# ABOUT THIS TASK:
Among the records, how many lines contain "wrist"? Only the number is needed.

# DATA EXTRACTS:
********
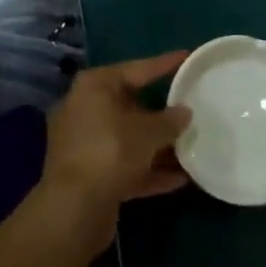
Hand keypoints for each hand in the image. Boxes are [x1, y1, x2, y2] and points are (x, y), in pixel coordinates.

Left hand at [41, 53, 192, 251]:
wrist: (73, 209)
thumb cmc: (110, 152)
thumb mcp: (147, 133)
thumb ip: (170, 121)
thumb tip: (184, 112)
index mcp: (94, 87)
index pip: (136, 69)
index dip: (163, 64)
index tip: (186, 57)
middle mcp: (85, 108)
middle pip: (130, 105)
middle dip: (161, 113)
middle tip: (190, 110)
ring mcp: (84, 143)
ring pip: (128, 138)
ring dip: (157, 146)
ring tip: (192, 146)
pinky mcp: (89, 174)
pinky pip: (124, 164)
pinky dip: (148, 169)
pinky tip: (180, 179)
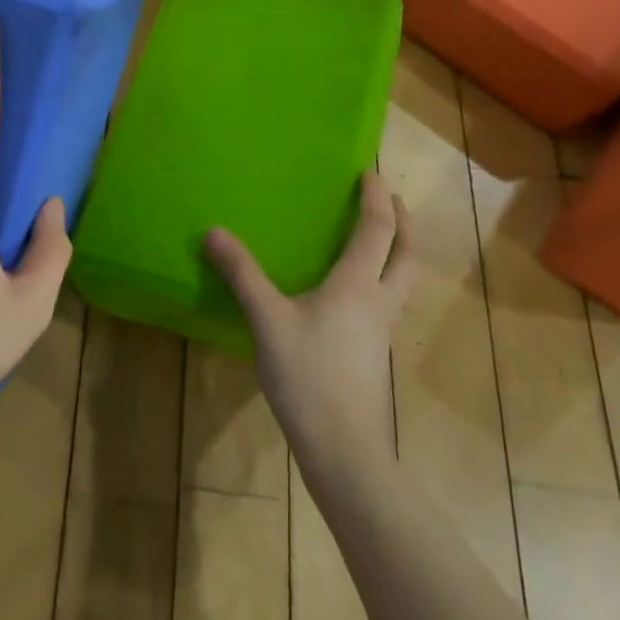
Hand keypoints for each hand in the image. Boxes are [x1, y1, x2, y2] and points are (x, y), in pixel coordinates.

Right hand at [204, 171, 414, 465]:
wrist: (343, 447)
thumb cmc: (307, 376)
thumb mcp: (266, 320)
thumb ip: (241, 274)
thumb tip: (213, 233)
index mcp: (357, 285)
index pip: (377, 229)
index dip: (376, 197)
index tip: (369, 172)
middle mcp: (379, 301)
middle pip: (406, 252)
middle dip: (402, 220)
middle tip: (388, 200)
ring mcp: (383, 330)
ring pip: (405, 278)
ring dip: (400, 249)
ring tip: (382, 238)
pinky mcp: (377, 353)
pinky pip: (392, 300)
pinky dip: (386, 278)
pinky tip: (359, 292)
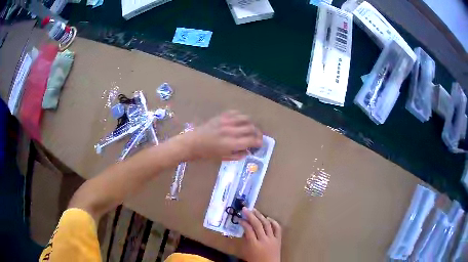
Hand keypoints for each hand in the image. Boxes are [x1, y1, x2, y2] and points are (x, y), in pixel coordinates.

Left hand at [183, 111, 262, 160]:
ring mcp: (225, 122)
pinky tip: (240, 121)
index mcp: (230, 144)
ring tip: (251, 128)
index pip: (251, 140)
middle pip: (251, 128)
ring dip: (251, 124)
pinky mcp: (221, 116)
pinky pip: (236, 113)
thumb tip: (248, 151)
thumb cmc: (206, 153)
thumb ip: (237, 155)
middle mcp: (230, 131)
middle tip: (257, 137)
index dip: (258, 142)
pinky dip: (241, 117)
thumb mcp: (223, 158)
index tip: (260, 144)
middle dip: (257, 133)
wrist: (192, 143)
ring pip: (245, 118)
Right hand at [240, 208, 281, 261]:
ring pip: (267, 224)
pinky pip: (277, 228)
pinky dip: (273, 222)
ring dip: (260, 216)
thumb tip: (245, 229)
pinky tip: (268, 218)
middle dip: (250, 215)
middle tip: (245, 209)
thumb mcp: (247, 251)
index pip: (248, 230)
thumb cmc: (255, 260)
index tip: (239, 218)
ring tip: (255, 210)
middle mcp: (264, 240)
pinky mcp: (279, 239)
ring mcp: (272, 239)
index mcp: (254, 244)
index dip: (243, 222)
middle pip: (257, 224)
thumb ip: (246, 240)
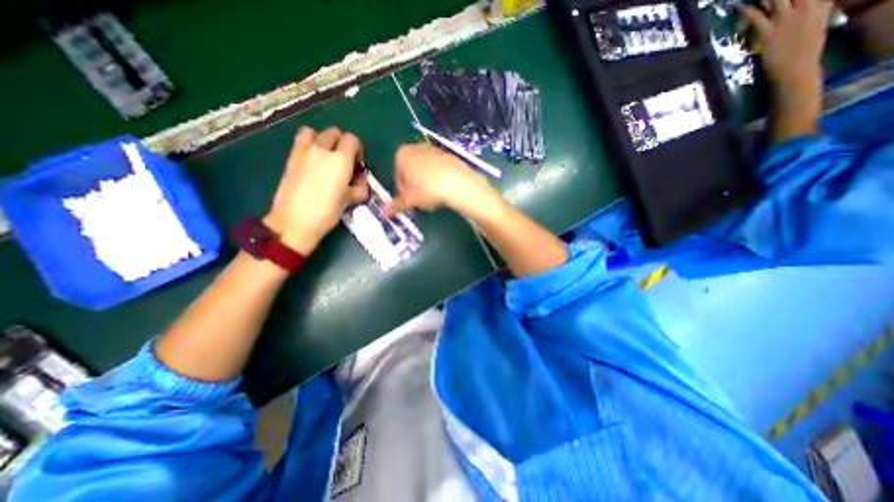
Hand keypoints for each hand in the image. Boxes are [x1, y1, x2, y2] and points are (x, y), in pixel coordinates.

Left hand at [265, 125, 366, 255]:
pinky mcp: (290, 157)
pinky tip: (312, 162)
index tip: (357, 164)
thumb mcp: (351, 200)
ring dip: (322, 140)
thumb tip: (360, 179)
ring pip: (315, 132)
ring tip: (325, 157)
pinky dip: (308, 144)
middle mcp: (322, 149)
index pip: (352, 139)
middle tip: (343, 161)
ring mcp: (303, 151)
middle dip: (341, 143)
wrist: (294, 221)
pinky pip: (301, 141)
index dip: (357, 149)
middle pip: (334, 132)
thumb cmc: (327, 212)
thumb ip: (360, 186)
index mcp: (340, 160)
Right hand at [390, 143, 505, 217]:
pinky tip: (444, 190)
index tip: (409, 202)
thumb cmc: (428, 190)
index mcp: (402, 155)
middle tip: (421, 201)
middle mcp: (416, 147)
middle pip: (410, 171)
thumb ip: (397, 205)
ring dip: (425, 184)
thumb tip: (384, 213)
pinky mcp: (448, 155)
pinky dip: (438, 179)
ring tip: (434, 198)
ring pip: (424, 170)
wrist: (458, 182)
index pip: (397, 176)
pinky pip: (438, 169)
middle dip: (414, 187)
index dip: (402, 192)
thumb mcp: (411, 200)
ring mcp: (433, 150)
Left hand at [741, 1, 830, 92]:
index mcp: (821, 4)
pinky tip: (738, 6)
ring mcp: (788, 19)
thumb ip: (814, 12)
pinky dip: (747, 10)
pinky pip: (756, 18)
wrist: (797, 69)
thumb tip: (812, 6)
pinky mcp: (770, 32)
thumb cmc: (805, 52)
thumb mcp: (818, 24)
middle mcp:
********
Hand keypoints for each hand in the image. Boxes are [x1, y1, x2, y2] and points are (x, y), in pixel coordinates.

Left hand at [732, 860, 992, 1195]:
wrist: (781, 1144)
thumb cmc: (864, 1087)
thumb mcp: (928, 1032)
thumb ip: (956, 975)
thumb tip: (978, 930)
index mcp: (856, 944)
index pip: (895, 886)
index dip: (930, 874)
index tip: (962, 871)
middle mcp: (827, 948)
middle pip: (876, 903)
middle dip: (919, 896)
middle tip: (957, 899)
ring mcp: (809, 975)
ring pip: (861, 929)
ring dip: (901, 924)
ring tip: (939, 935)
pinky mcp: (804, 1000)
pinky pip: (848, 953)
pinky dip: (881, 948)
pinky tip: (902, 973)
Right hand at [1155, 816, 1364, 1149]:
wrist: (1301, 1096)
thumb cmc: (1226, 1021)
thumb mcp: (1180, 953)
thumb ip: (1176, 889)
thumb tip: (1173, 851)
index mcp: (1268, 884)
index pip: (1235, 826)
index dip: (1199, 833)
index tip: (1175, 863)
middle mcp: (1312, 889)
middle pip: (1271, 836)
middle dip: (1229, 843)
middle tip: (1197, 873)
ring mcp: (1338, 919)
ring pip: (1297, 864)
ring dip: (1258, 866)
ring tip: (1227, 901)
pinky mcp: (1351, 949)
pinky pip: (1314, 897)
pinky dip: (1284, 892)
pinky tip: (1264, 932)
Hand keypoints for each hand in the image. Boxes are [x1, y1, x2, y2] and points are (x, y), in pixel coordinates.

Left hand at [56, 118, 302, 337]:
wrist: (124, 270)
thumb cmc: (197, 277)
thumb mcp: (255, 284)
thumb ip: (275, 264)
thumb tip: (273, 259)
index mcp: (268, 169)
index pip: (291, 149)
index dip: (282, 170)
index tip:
********
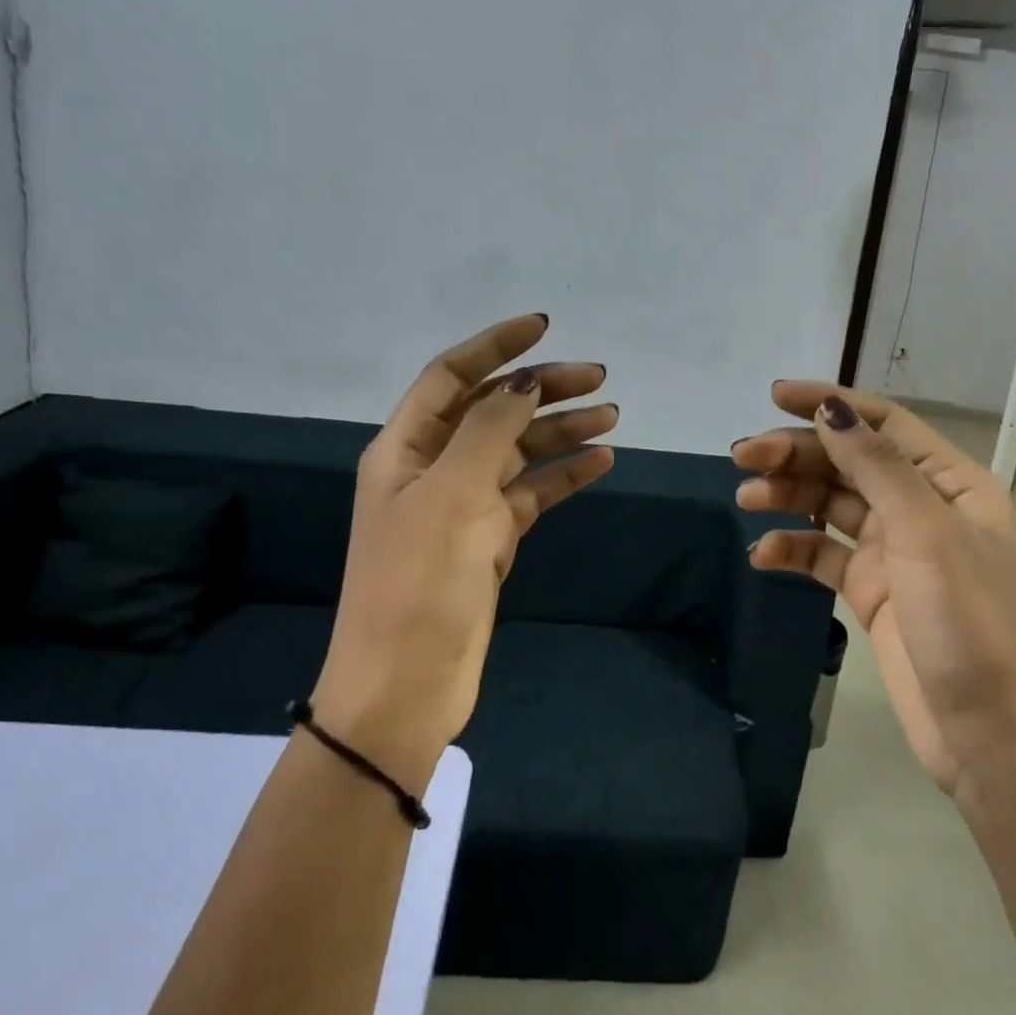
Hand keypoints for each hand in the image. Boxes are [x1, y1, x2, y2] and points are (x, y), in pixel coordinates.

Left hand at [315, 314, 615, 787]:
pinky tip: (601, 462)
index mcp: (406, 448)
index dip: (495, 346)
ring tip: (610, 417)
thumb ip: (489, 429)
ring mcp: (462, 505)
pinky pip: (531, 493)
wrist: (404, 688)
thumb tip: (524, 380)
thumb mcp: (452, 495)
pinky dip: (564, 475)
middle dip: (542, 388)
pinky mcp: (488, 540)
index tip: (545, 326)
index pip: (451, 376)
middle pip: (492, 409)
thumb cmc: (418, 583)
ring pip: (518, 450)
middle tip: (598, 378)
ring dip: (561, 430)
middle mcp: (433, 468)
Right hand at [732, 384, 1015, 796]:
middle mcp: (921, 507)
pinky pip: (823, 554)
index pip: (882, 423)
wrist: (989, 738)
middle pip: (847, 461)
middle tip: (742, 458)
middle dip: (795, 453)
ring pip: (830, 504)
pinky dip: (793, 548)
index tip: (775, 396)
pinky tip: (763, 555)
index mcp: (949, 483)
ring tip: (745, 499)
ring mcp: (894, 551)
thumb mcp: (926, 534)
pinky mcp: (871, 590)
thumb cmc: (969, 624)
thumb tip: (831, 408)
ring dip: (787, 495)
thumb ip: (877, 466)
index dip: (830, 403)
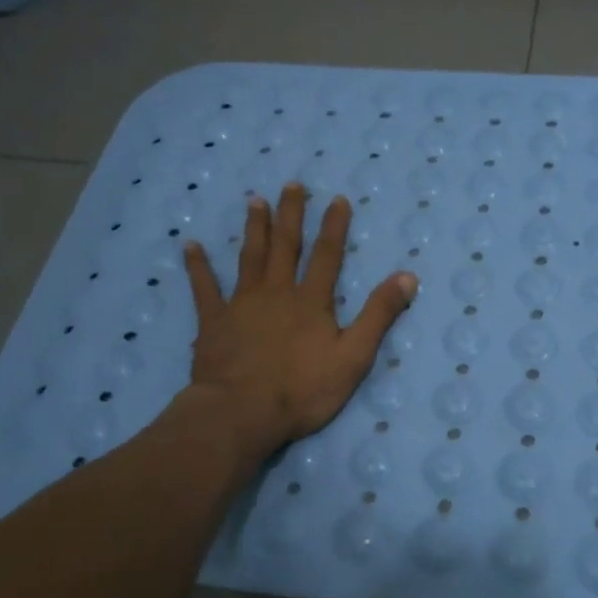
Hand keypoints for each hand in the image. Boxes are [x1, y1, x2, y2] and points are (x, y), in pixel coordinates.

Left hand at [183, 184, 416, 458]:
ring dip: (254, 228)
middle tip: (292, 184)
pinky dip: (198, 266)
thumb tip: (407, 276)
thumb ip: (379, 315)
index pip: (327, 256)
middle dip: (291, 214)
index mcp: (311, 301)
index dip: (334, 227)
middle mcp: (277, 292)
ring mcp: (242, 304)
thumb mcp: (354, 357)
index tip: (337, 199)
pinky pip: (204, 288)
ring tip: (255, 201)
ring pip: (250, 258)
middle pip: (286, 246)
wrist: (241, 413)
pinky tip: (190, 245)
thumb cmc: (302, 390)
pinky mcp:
********
# WORKED SOLUTION:
12